The guys informed me that there was a 5:00am bus leaving for Buñol. It was scheduled especially for La Tomatina, and it would also bring us back to Madrid later in the evening. Kagan and Alex had made reservations online just then, but they weren’t sure if the reservations actually registered since it was so late. They planned to walk to the departure point and show the bus driver a print-out of the “reservation pending” notice they received via email. I decided to do the same.
It was around 3:00am at this point, so we had some time to kill. I was pretty hungry. I had seen an open restaurant on the way to the hostel, and I told Kagan and Alex I was going to grab something to eat. Alex headed to his room to try and sleep for a bit, and Kagan offered to come along with me.
Kagan, it turns out, is from Istanbul, Turkey. He’s a big, burly guy with a bushy beard and long, curly black hair. He reminds me of a bear. He has a cool, laid-back attitude, which makes him easy to talk to. It also helps with the ladies, I think. Sam, the girl back at the hostel, appeared to be infatuated with him. Kagan and I had a good discussion about politics and the especially friendly Turkish-Pakistani political relationship. I plan to visit Istanbul near the end of my tour, and I feel that my meeting Kagan is another one of those fated moments that are becoming so common along my journey.

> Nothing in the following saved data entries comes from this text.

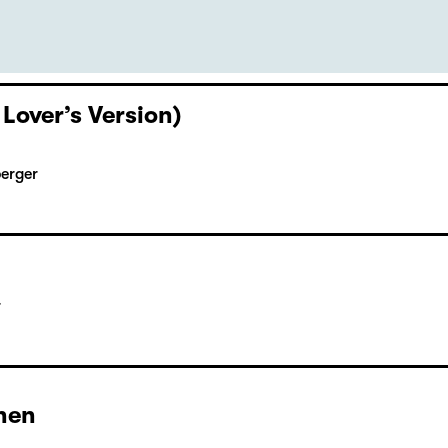
 Lover’s Version)
berger
r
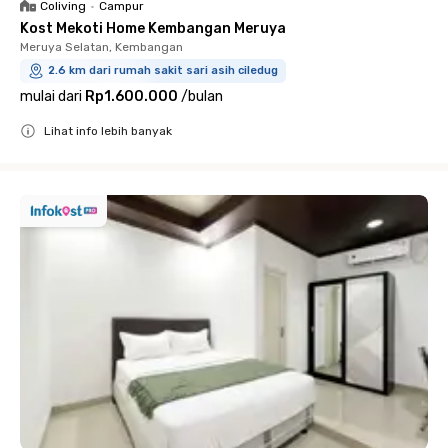
Coliving
•
Campur
Kost Mekoti Home Kembangan Meruya
Meruya Selatan, Kembangan
2.6 km dari rumah sakit sari asih ciledug
mulai dari
Rp1.600.000
/
bulan
Lihat info lebih banyak
Close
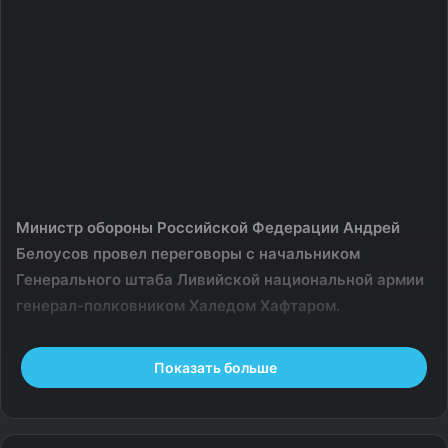
Министр обороны Российской Федерации Андрей
Белоусов провел переговоры с начальником
Генерального штаба Ливийской национальной армии
генерал-полковником Халедом Хафтаром.
В ходе встречи глава российского военного ведомства
Показать больше
поздравил Халеда Хафтара с назначением на
должность начальника Генерального штаба и
присвоением воинского звания генерал-полковник.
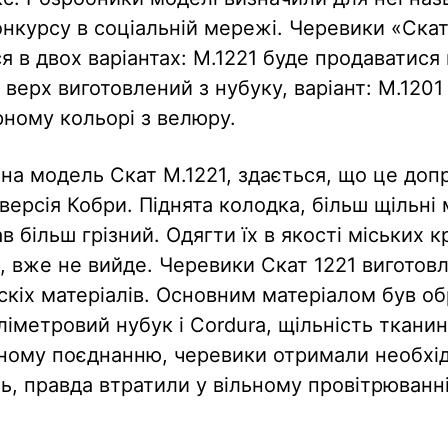
нкурсу в соціальній мережі. Черевики «Ска
я в двох варіантах: М.1221 буде продаватися 
 верх виготовлений з нубуку, варіант: М.120
рному кольорі з велюру.
на модель Скат M.1221, здається, що це доп
ерсія Кобри. Піднята колодка, більш щільні 
в більш грізний. Одягти їх в якості міських к
, вже не вийде. Черевики Скат 1221 виготовл
нскіх матеріалів. Основним матеріалом був о
ліметровий нубук і Cordura, щільність ткани
ному поєднанню, черевики отримали необхі
ть, правда втратили у вільному провітрюванні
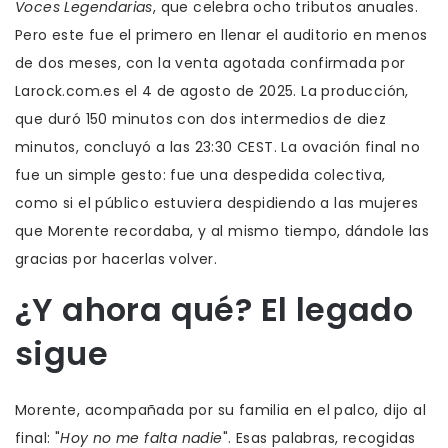
Voces Legendarias
, que celebra ocho tributos anuales.
Pero este fue el primero en llenar el auditorio en menos
de dos meses, con la venta agotada confirmada por
Larock.com.es
el 4 de agosto de 2025. La producción,
que duró 150 minutos con dos intermedios de diez
minutos, concluyó a las 23:30 CEST. La ovación final no
fue un simple gesto: fue una despedida colectiva,
como si el público estuviera despidiendo a las mujeres
que Morente recordaba, y al mismo tiempo, dándole las
gracias por hacerlas volver.
¿Y ahora qué? El legado
sigue
Morente, acompañada por su familia en el palco, dijo al
final: "
Hoy no me falta nadie
". Esas palabras, recogidas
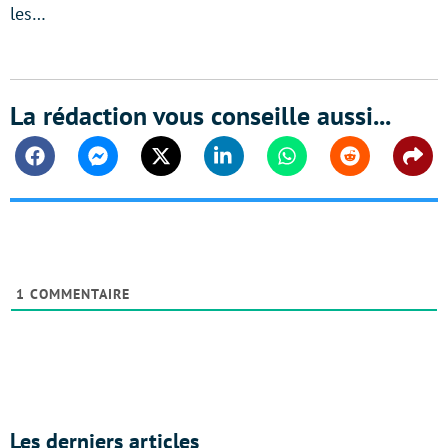
les…
La rédaction vous conseille aussi...
Facebook
Messenger
Twitter
Linkedin
Whatsapp
Reddit
Shar
1
COMMENTAIRE
Les derniers articles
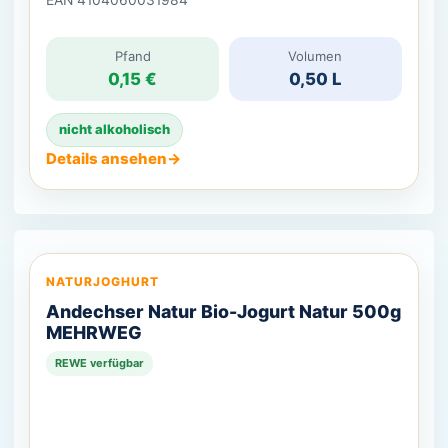
Pfand
Volumen
0,15 €
0,50 L
nicht alkoholisch
Details ansehen
→
NATURJOGHURT
Andechser Natur Bio-Jogurt Natur 500g
MEHRWEG
REWE verfügbar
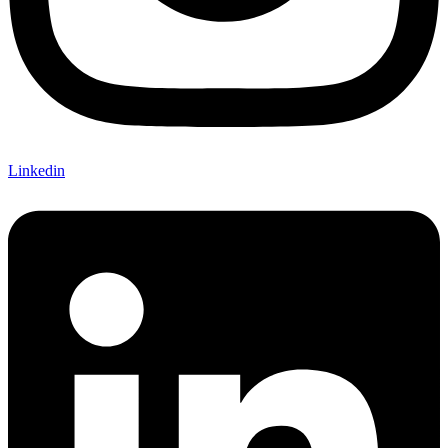
Linkedin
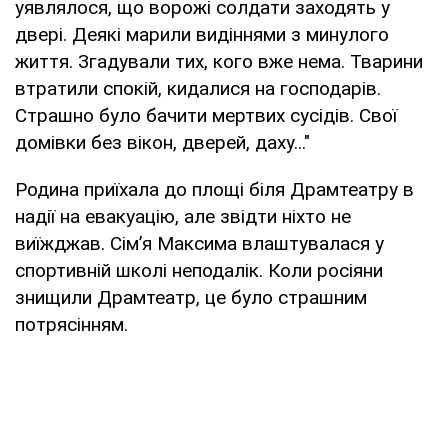
уявлялося, що ворожі солдати заходять у
двері. Деякі марили видіннями з минулого
життя. Згадували тих, кого вже нема. Тварини
втратили спокій, кидалися на господарів.
Страшно було бачити мертвих сусідів. Свої
домівки без вікон, дверей, даху..."
Родина приїхала до площі біля Драмтеатру в
надії на евакуацію, але звідти ніхто не
виїжджав. Сім’я Максима влаштувалася у
спортивній школі неподалік. Коли росіяни
знищили Драмтеатр, це було страшним
потрясінням.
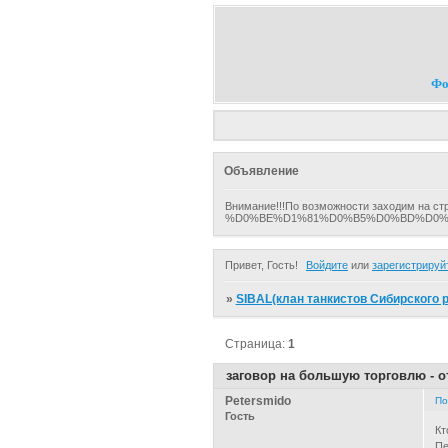
Фо
Объявление
Внимание!!!По возможности заходим на ст
%D0%BE%D1%81%D0%B5%D0%BD%D0%BD%
Привет, Гость!
Войдите
или
зарегистрируй
»
SIBAL(клан танкистов Сибирского р
Страница:
1
заговор на большую торговлю - о
Petersmido
По
Гость
Кт
Пе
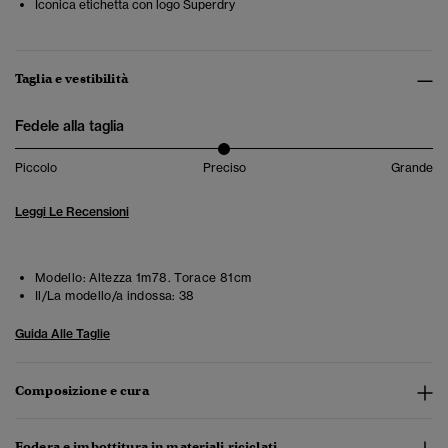
Iconica etichetta con logo Superdry
Taglia e vestibilità
Fedele alla taglia
Piccolo
Preciso
Grande
Leggi Le Recensioni
Modello:
Altezza 1m78. Torace 81cm
Il/La modello/a indossa:
38
Guida Alle Taglie
Composizione e cura
Fodera e imbottitura in materiali riciclati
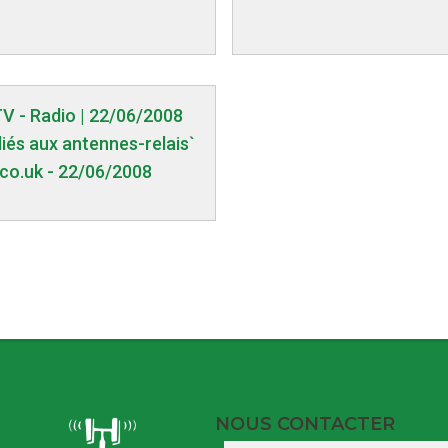
TV - Radio | 22/06/2008
liés aux antennes-relais`
.co.uk - 22/06/2008
NOUS CONTACTER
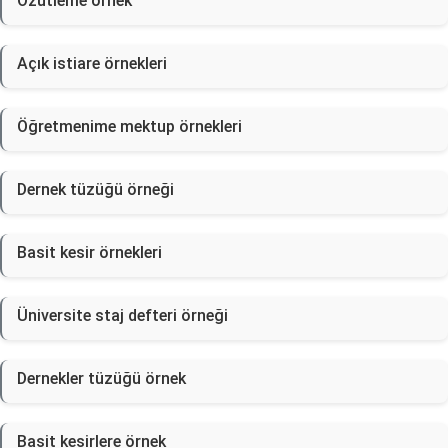
Özütleme örnek
Açık istiare örnekleri
Öğretmenime mektup örnekleri
Dernek tüzüğü örneği
Basit kesir örnekleri
Üniversite staj defteri örneği
Dernekler tüzüğü örnek
Basit kesirlere örnek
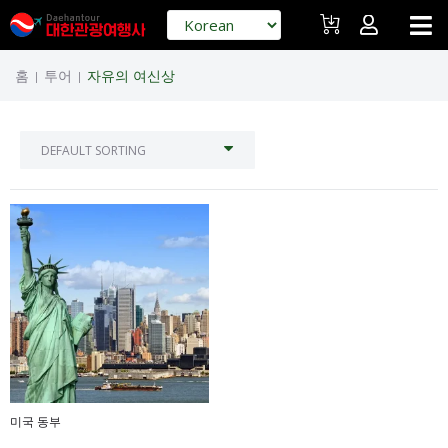
홈
투어
자유의 여신상
|
|
미국 동부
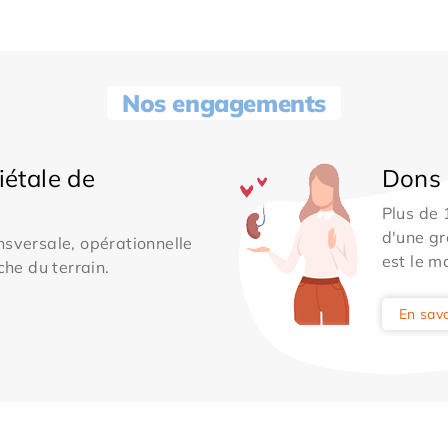
Nos engagements
iétale de
Dons 
Plus de
d'une gr
sversale, opérationnelle
est le m
che du terrain.
En savo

When Kagan, Alex, and I arrived at the bus stop, there were already several people gathered there. I met many Americans, mostly study-abroad students. Several other people were in the same situation as us. They made reservations online but didn’t get confirmations. We were all there to try our luck.
I was the first to board when the bus arrived. The driver seemed nonchalant, and Kagan, Alex, and I scampered to the back of the bus, relieved that there weren’t any issues. Soon, however, a young man boarded the bus with a clipboard. He cross-checked people’s names to make sure they were supposed to be on board. My heart sank. Did this mean we would be kicked off? Before he reached us, he came across some American students who didn’t have reservations either. Instead of booting them off the bus though, he took a cash payment from them and assured them that their credit cards would not be charged. We breathed a sigh of relief, and when our turn came, we paid cash, too. The bus rumbled to a start, and we set out for the La Tomatina festival in Buñol.
There’s a moral here, folks. If you see a pretty girl, talk to her.